Well I'm not feeling particularly bummed out or setback by my 2 pmo's. I know why it happened... I was feeling confused and frustrated about our 5th date. We saw a movie tonight and the whole thing felt awkward and forced. Last couple days I've been having hocd fears. I think there's just this disconnect between how my body used to react when it was anywhere near the suggestion or idea of girls and sex and how my body is supposed to act as a mature adult, and my not experiencing the natural transition between the two stages. I think that I've also had such rare success in really connecting with someone or feeling like I've had some success or found someone interested in me that I've become attracted to this girl partially because she was interested in me. As time goes on I'm realizing that she's nice and we have a lot in common, but maybe I'm really not all that into her. I have a tendency to make things happen too quickly and I think we saw each other too much in the first week and things may have artificially seemed/felt like there was more there than there actually was.
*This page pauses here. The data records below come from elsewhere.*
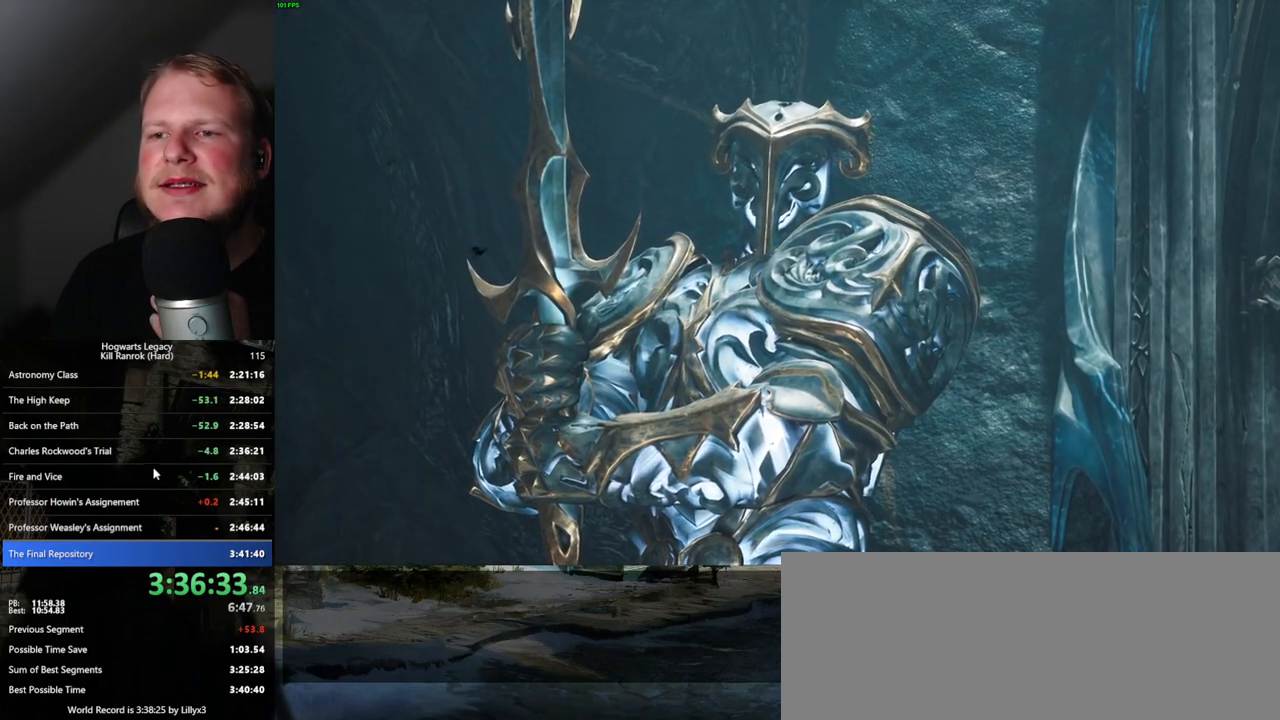
{"keys": [], "mouse": [], "events": []}
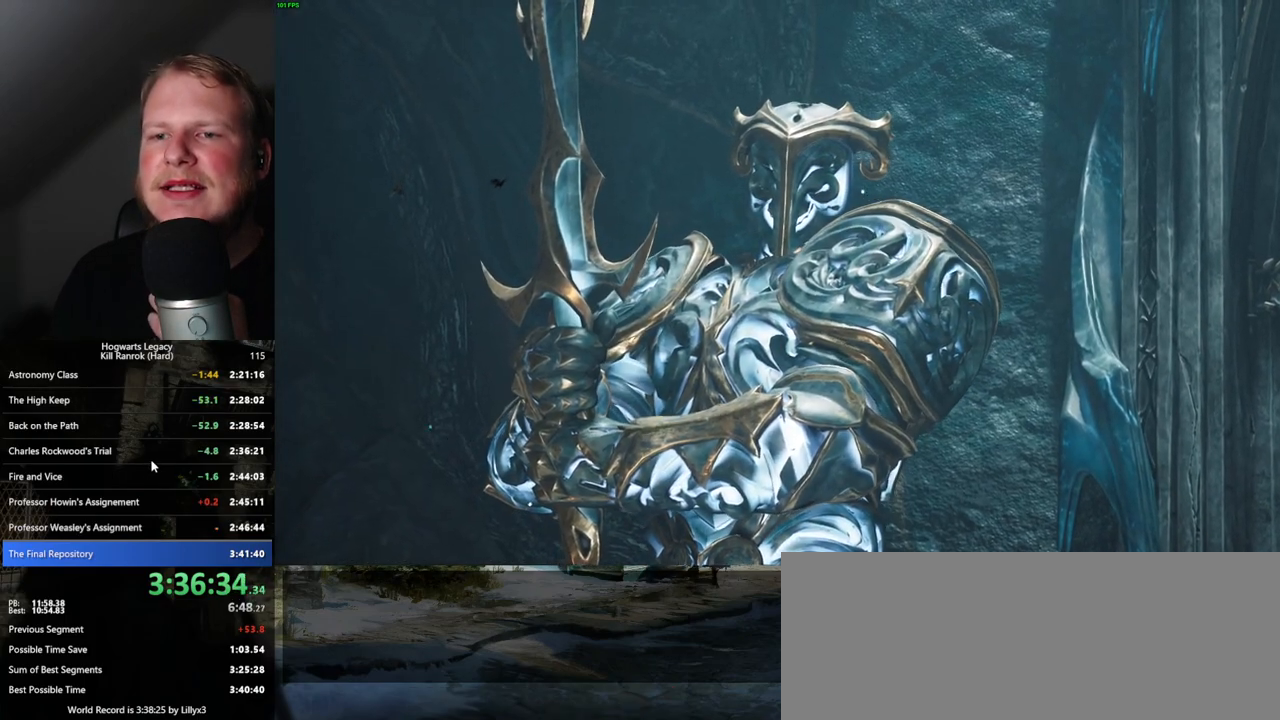
{"keys": [], "mouse": [], "events": []}
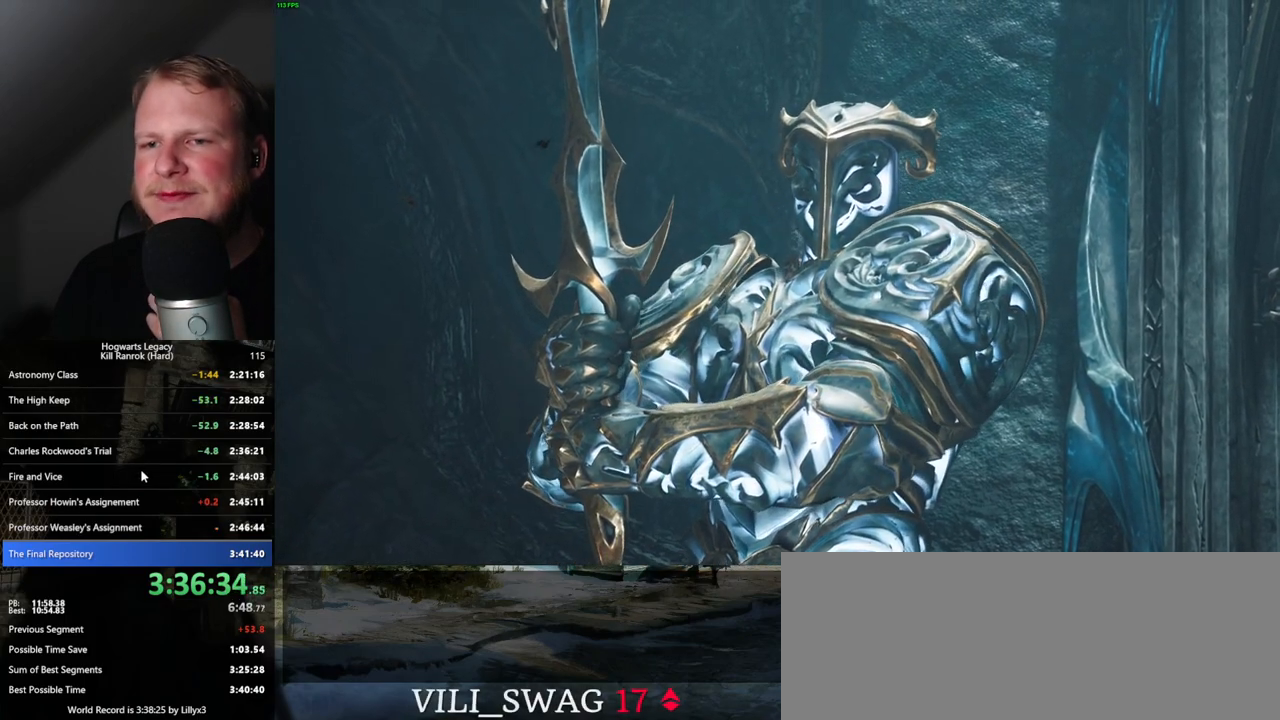
{"keys": [], "mouse": ["wheel"], "events": [[250, "mouse_wheel", "down"]]}
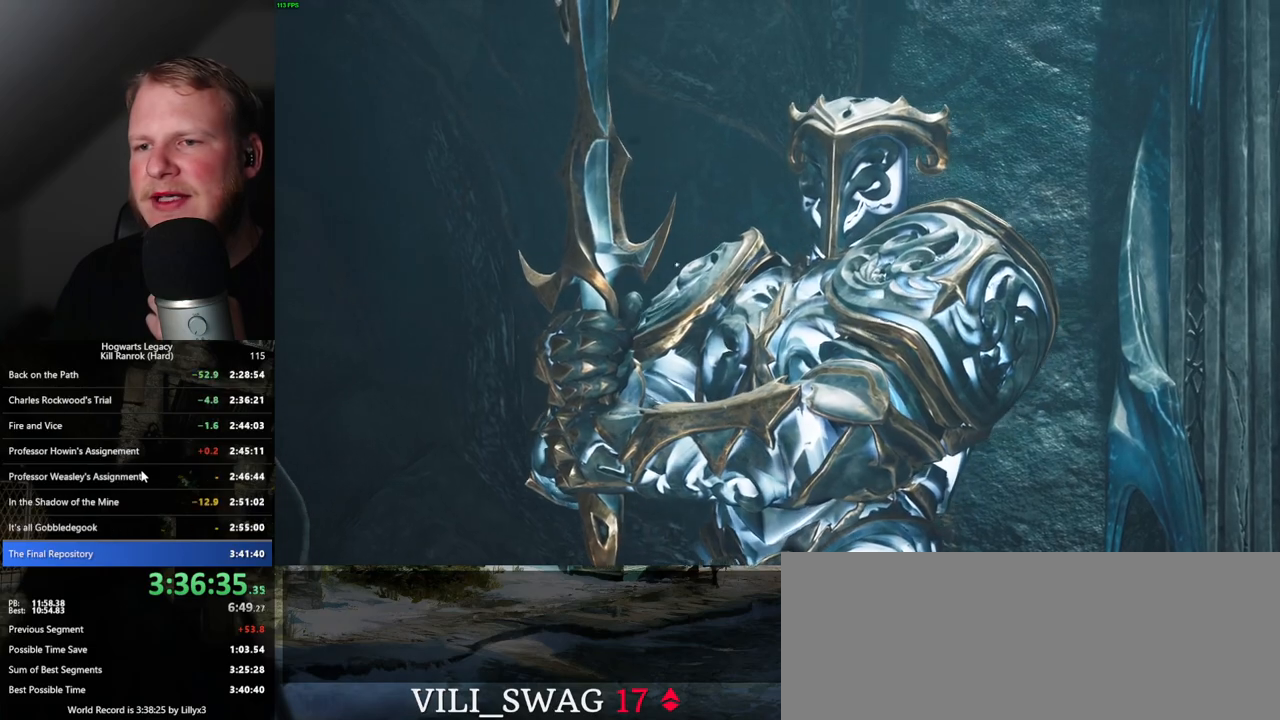
{"keys": [], "mouse": [], "events": [[150, "mouse_wheel", "up"]]}
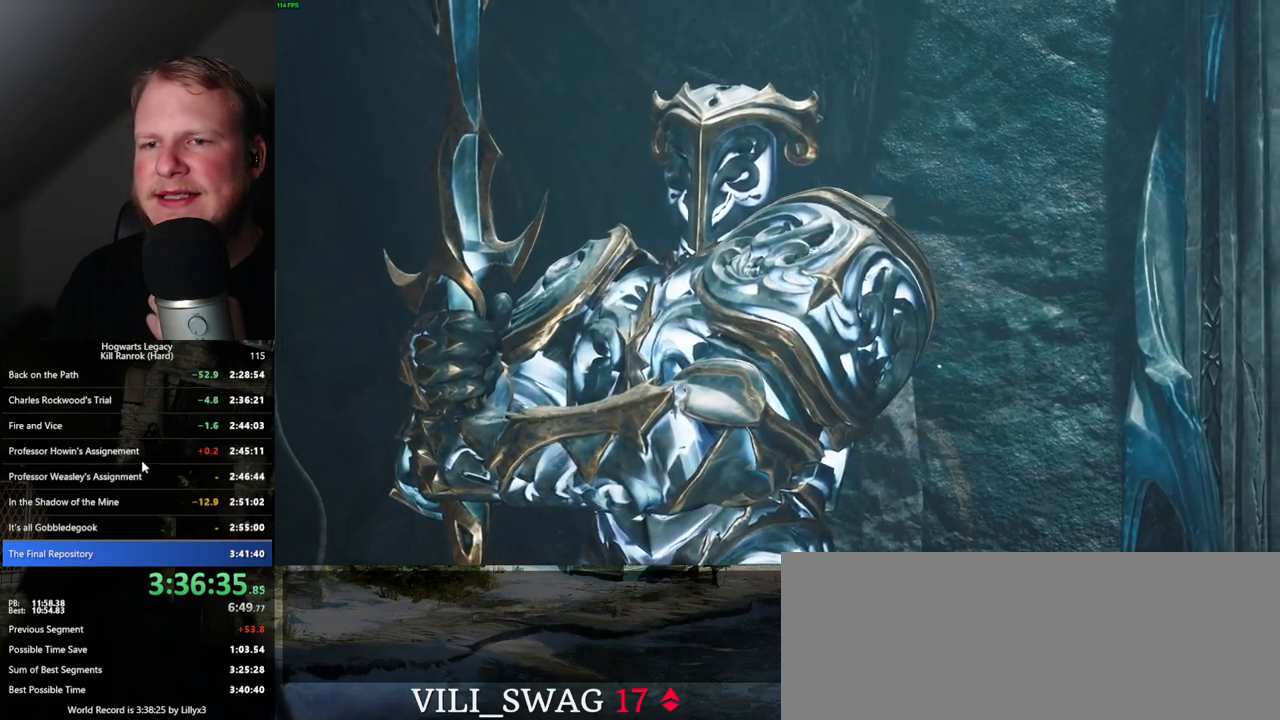
{"keys": [], "mouse": ["wheel"], "events": [[117, "mouse_wheel", "down"], [317, "mouse_wheel", "up"], [483, "mouse_wheel", "down"]]}
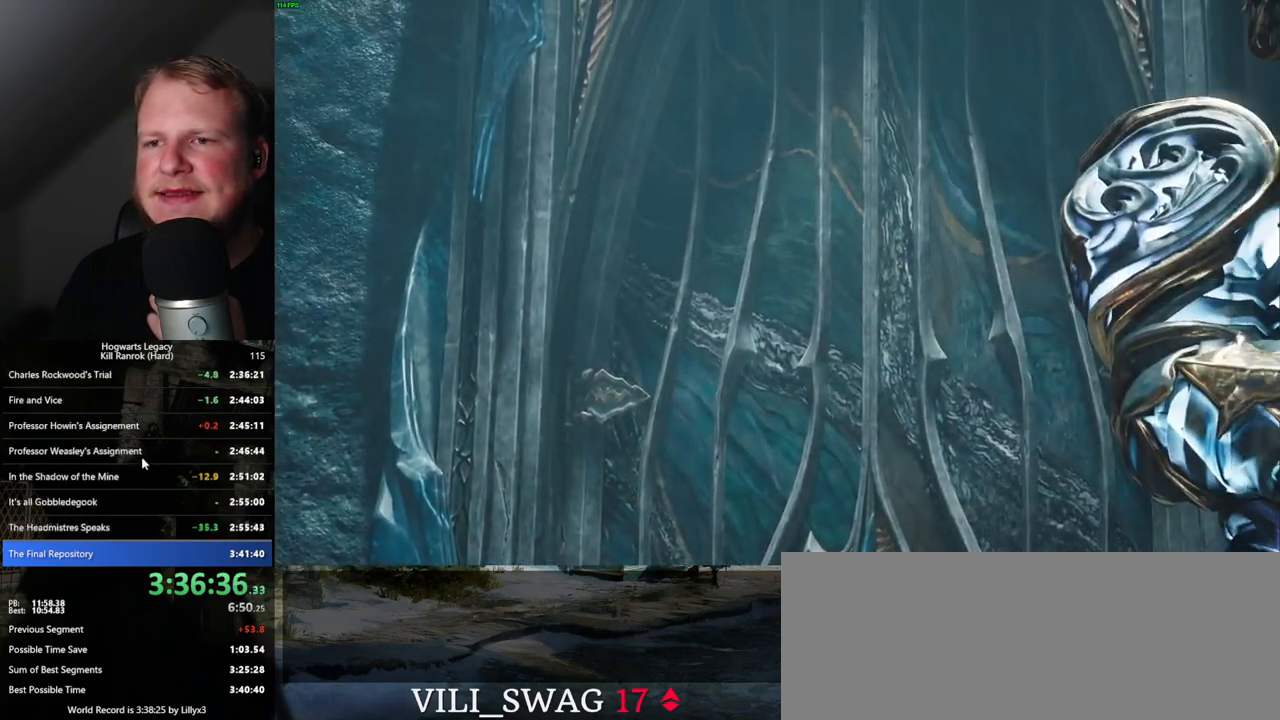
{"keys": [], "mouse": [], "events": [[83, "mouse_wheel", "up"]]}
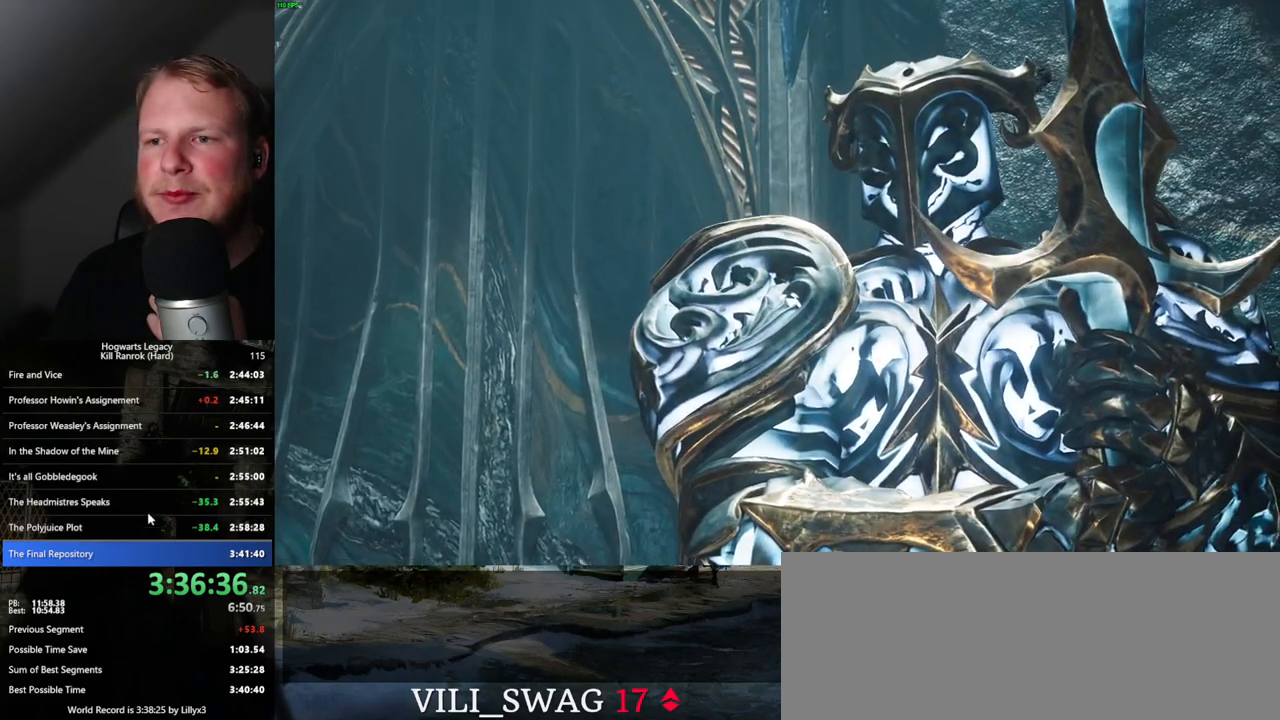
{"keys": [], "mouse": [], "events": []}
Logically I know I'm attracted to women because I was initially attracted to women and girls and showed interest in them even at a young age, I remember crushing on them, wanting to date them, being enfatuated in my school years, etc. Unfortunately I can't just talk myself into calming down sometimes.
Either way I think I have a date with someone else coming up and I'm going to go back to my no pmo starting tonight. I'm not going to say I'll never pmo again, but I'm going to shoot for longer than my 35 day record.